Shih Fan Chan1, Wei Kai Shih2, An Yu Chang1,3, Dr. Sheng Feng Shen1, Dr. I Ching Chen2
1Biodiversity Research Center, Academia Sinica, Taipei, Taiwan, 2National Cheng Kung University , Tainan, Taiwam, 3Institute of Ecology and Evolutionary Biology, National Taiwan University, Taipei, Taiwan
The most influential hypothesis regarding species geographic limits suggests that abiotic factors constrain distribution boundaries of species in harsh environments, such as high elevation or high latitude, while inter-specific competition sets range boundaries at more benign environments. However, it has long been recognized—at least since Darwin’s On the Origin of species—that harsh climate strengthens competition enough to set species range limits. We show, for the first time, by a series of experimental manipulations, that temperature determined the types of competition and set the upper and lower elevational range limits of burying beetles (Nicrophorus nepalensis). The elevational distribution range of N. nepalensis is much wider than where it can reproduce successfully, representing sink populations at both limits. Blow flies are the beetle’s major competitors for their key breeding resource (carcasses). At the upper elevational limit, cool temperature inhibits the emission of carcass volatile and maggot development. The time required to locate the carcass determines their breeding success, representing typical exploitation competition. In contrast, at the lower elevational limit, direct interference competition dominants because higher temperature enables both species to detect and arrive at the carcasses quickly. The burying beetles struggle to exclude the rapid developing maggots to breed successfully. These different types of competition reflect Darwin’s classic hypothesis that a species’ geographic range limits is determined not by climate alone, but its effect on mediating biotic interactions.

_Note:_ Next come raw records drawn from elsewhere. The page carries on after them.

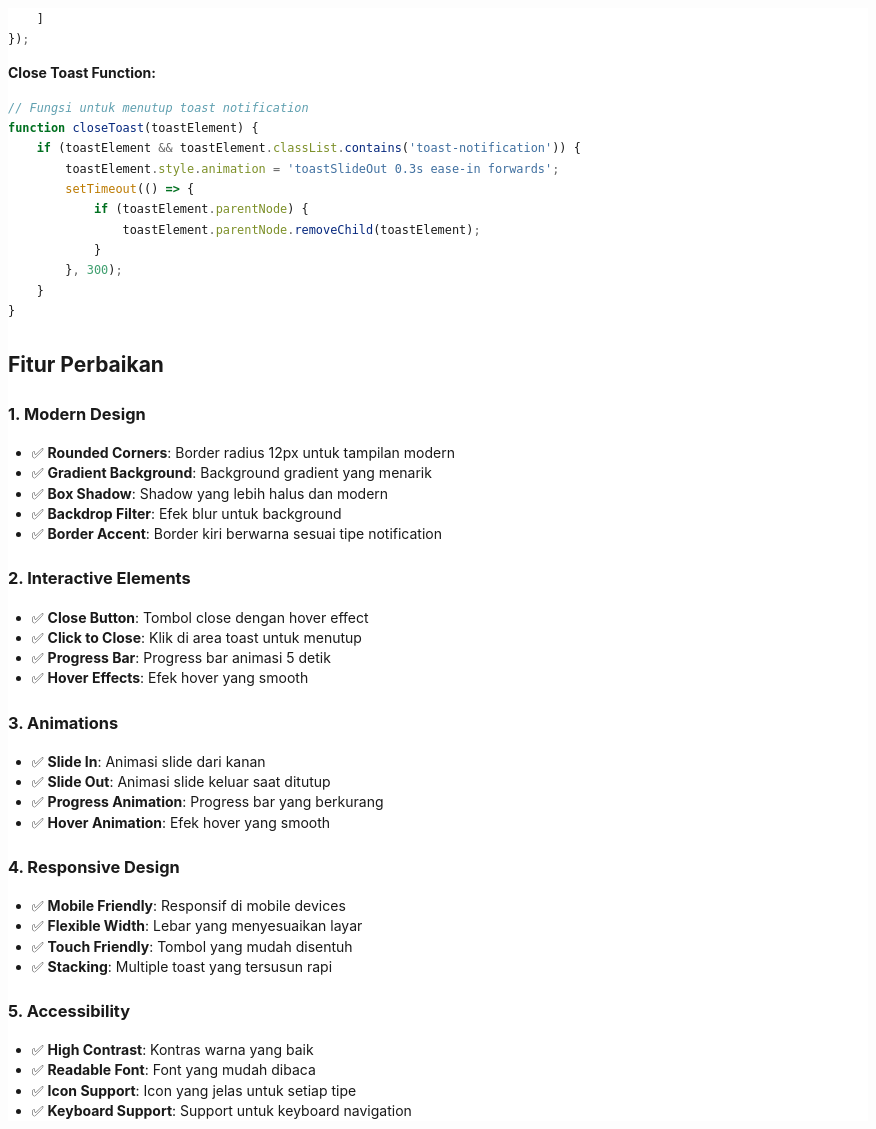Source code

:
 ```javascript
    ]
});
```

**Close Toast Function:**
```javascript
// Fungsi untuk menutup toast notification
function closeToast(toastElement) {
    if (toastElement && toastElement.classList.contains('toast-notification')) {
        toastElement.style.animation = 'toastSlideOut 0.3s ease-in forwards';
        setTimeout(() => {
            if (toastElement.parentNode) {
                toastElement.parentNode.removeChild(toastElement);
            }
        }, 300);
    }
}
```

## Fitur Perbaikan

### 1. Modern Design
- ✅ **Rounded Corners**: Border radius 12px untuk tampilan modern
- ✅ **Gradient Background**: Background gradient yang menarik
- ✅ **Box Shadow**: Shadow yang lebih halus dan modern
- ✅ **Backdrop Filter**: Efek blur untuk background
- ✅ **Border Accent**: Border kiri berwarna sesuai tipe notification

### 2. Interactive Elements
- ✅ **Close Button**: Tombol close dengan hover effect
- ✅ **Click to Close**: Klik di area toast untuk menutup
- ✅ **Progress Bar**: Progress bar animasi 5 detik
- ✅ **Hover Effects**: Efek hover yang smooth

### 3. Animations
- ✅ **Slide In**: Animasi slide dari kanan
- ✅ **Slide Out**: Animasi slide keluar saat ditutup
- ✅ **Progress Animation**: Progress bar yang berkurang
- ✅ **Hover Animation**: Efek hover yang smooth

### 4. Responsive Design
- ✅ **Mobile Friendly**: Responsif di mobile devices
- ✅ **Flexible Width**: Lebar yang menyesuaikan layar
- ✅ **Touch Friendly**: Tombol yang mudah disentuh
- ✅ **Stacking**: Multiple toast yang tersusun rapi

### 5. Accessibility
- ✅ **High Contrast**: Kontras warna yang baik
- ✅ **Readable Font**: Font yang mudah dibaca
- ✅ **Icon Support**: Icon yang jelas untuk setiap tipe
- ✅ **Keyboard Support**: Support untuk keyboard navigation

I-Ching’s work focuses on different aspects of biological responses to climate changes and habitat degradation, including species range shifts, the association with biological traits, and consequences of community reshuffling. Particularly, she concentrates on bird and butterfly species in the tropical mountains, where species may have adapted to the stable and cloudy environments but the ecosystems are vulnerable to a change in climate variability and diverse human activities.